FILE - George Washington's face on Mount Rushmore.
FILE - George Washington's face on Mount Rushmore.

Monday is Presidents' Day in the U.S.

Millions of workers and school children are getting a day off for the annual holiday. Many patriotic and historical groups use the day for staging celebrations and reenactments of historical events.

It first became a federal holiday in 1879 to celebrate the February 22 birthday of George Washington, the first U.S. president.

Nearly a century later, in 1968, Congress passed a law shifting the celebration of several federal holidays from specific dates to predetermined Mondays in order to give workers three consecutive days off.

Initially, Presidents' Day only applied to the nation's capital, but in 1885 it was expanded to the rest of the country.

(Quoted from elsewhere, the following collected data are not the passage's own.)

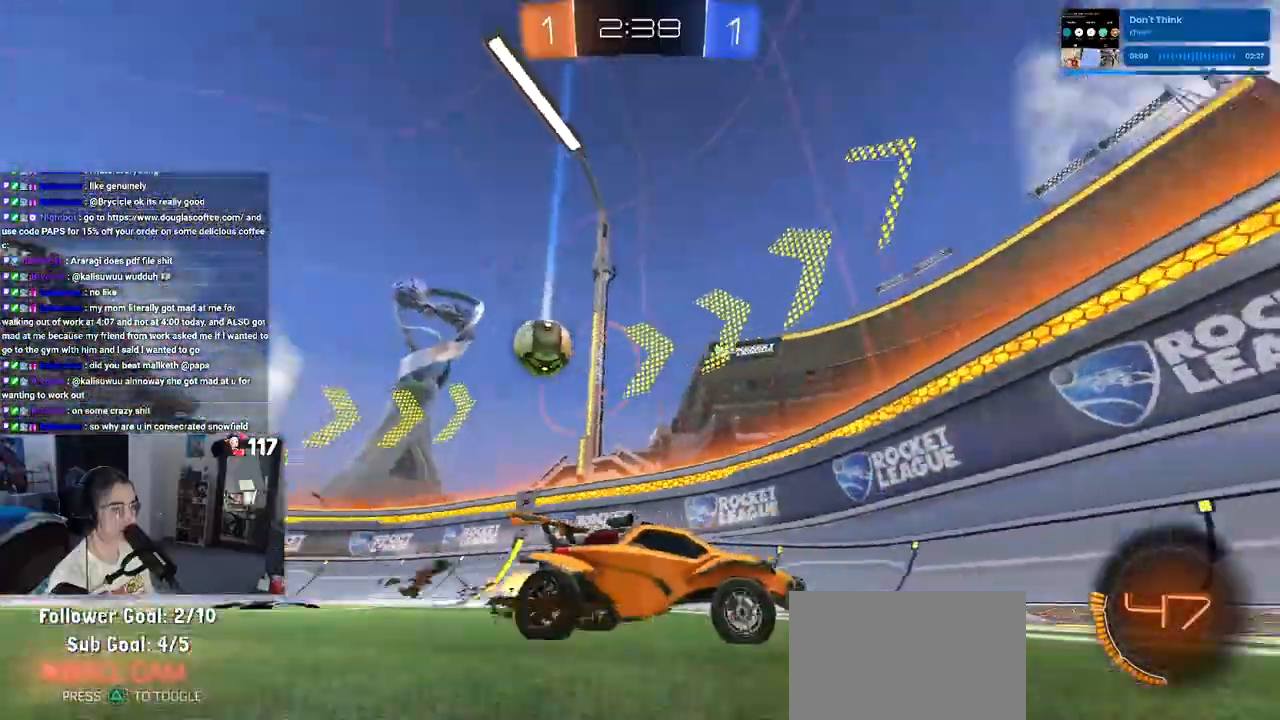
{"buttons": ["R2"], "left_stick": "left", "right_stick": "center", "events": [[117, "R2", "up"], [167, "L2", "down"], [300, "L2", "up"], [317, "R2", "down"]]}
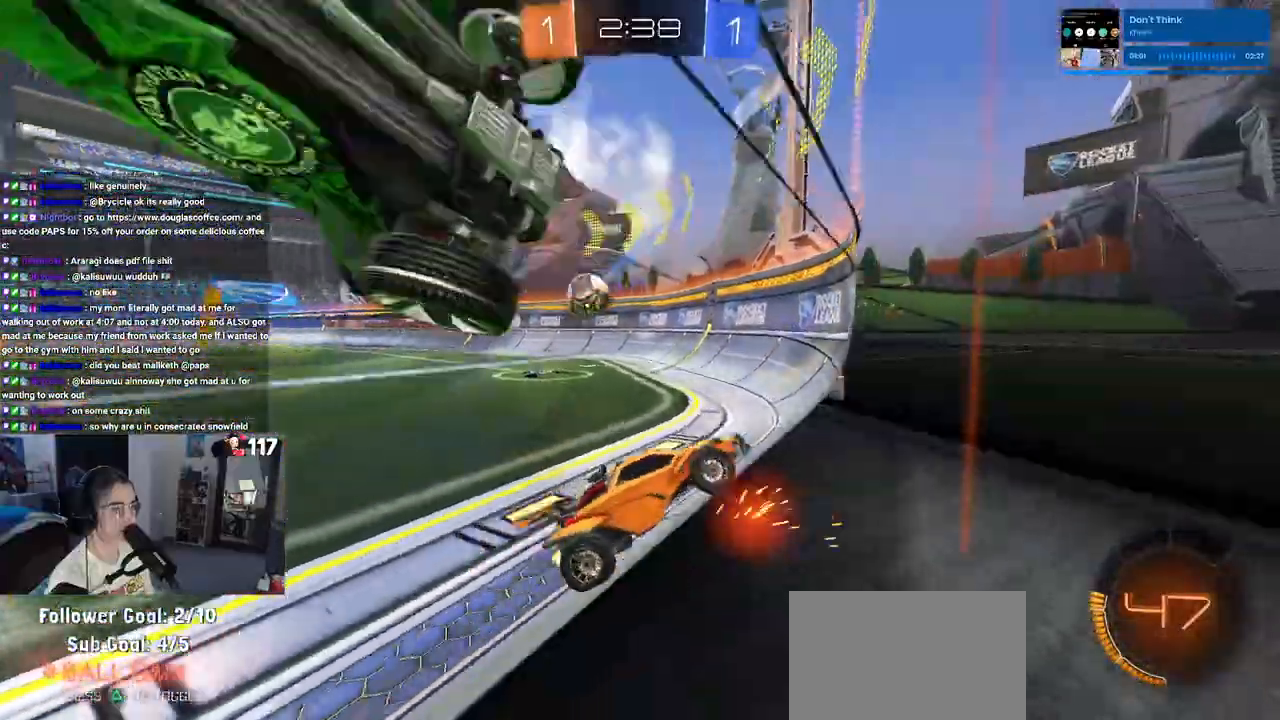
{"buttons": ["R2"], "left_stick": "down-right", "right_stick": "center", "events": [[50, "left_stick", "down-right"], [200, "SQUARE", "down"], [317, "SQUARE", "up"]]}
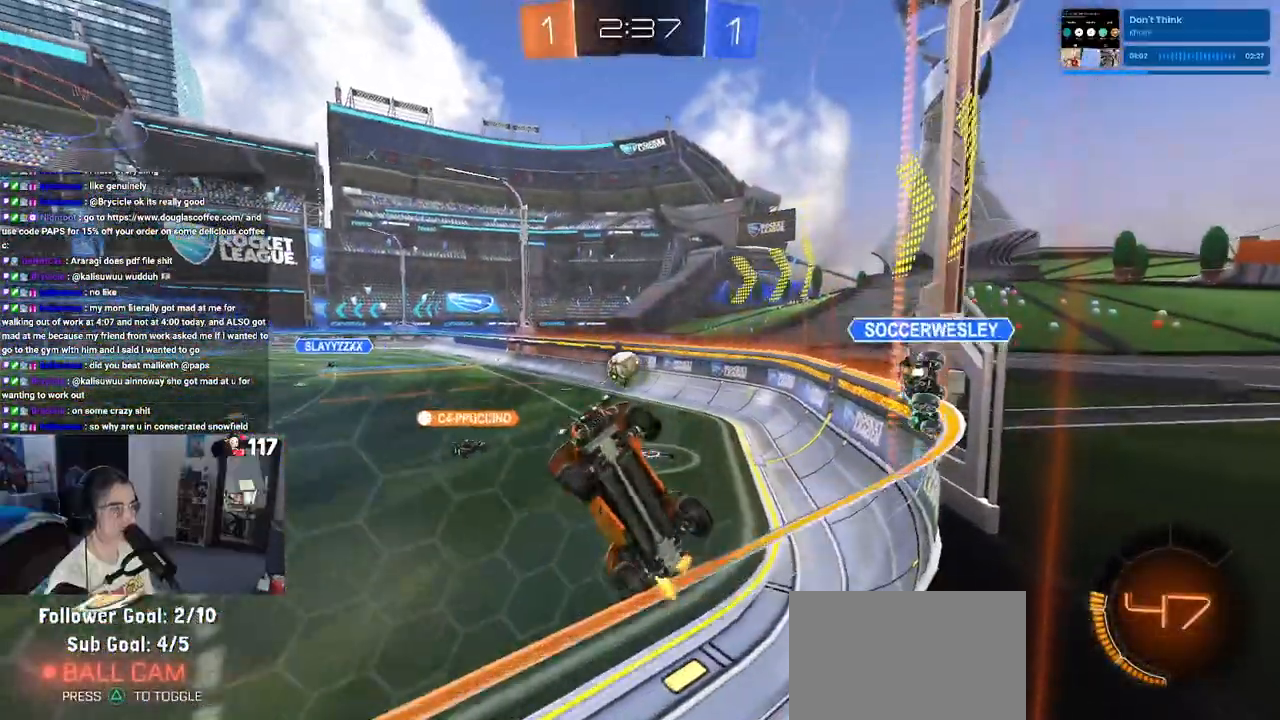
{"buttons": ["R2"], "left_stick": "down-right", "right_stick": "center", "events": [[200, "SQUARE", "down"], [367, "SQUARE", "up"]]}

Retailers take advantage of the holiday - held on the third Monday in February - to have special sales.

By a quirk in the calendar, honoring George Washington on the third Monday of the month means the holiday can never fall on his actual birthday.

Although the day is still officially known as Washington's Birthday, it has evolved into Presidents' Day to celebrate both Washington's birthday and Abraham Lincoln's birthday, the 16th president whose birthday falls on February 12. Lincoln's birthday was never an official federal holiday, although many states celebrated the day.

Washington's birthday holiday originally joined only four other nationally recognized federal bank holidays - Christmas, New Year's Day, Independence Day and Thanksgiving. It was the first holiday to celebrate the life of an individual American. Martin Luther King, Jr. Day, signed into law in 1983, was the second.